On a different note, I've been thinking more about this. As I tried to go and just rename things, I came to the conclusion that if the spec.matches
in HTTPRouteGroup was actually spec.routes
(which is how it is referred to in the traffic specs spec), references the routes would be much cleaners in Traffic Split. We could keep spec.matches
in Traffic Split and references routes under each match.
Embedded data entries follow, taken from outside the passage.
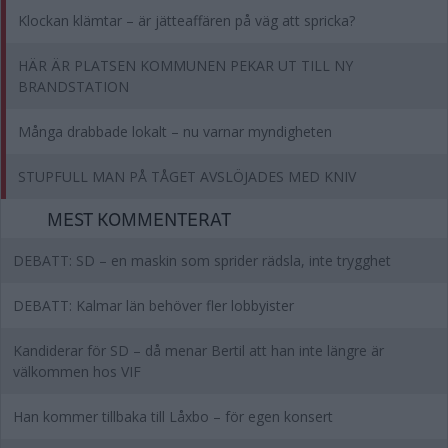
Klockan klämtar – är jätteaffären på väg att spricka?
HÄR ÄR PLATSEN KOMMUNEN PEKAR UT TILL NY
BRANDSTATION
Många drabbade lokalt – nu varnar myndigheten
STUPFULL MAN PÅ TÅGET AVSLÖJADES MED KNIV
MEST KOMMENTERAT
DEBATT: SD – en maskin som sprider rädsla, inte trygghet
DEBATT: Kalmar län behöver fler lobbyister
Kandiderar för SD – då menar Bertil att han inte längre är
välkommen hos VIF
Han kommer tillbaka till Låxbo – för egen konsert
It would look like:
kind: TrafficSplit
metadata:
name: ab-test
spec:
service: website
matches:
- kind: HTTPRouteGroup
name: ab-test
routes:
- firefox-users
backends:
- service: website-v1
weight: 0
- service: website-v2
weight: 100
---
kind: HTTPRouteGroup
metadata:
name: ab-test
spec:
routes:
- name: firefox-users
headers:
- user-agent: ".*Firefox.*"
- name: safari-users
headers:
- user-agent: ".*Safari.*"
What do ya'll think? @nicholasjackson @kumarabd @johnsonshi
PR for traffic specs changes here: https://github.com/servicemeshinterface/smi-spec/pull/229
@michelleN I agree with the fact that the changes involved is quite big and that should be covered in the later versions.
To your point 1
, I think there could be multiple traffic split per root service. They can be chained logically with their creation timestamps or have a priority field introduced.
@johnsonshi Your proposal looks a lot cleaner. I was wondering if it will be a challenge to have default
as a part of the same array. A separate member makes more sense to me. I still want to hear more about this from the rest if there is a better way to do it.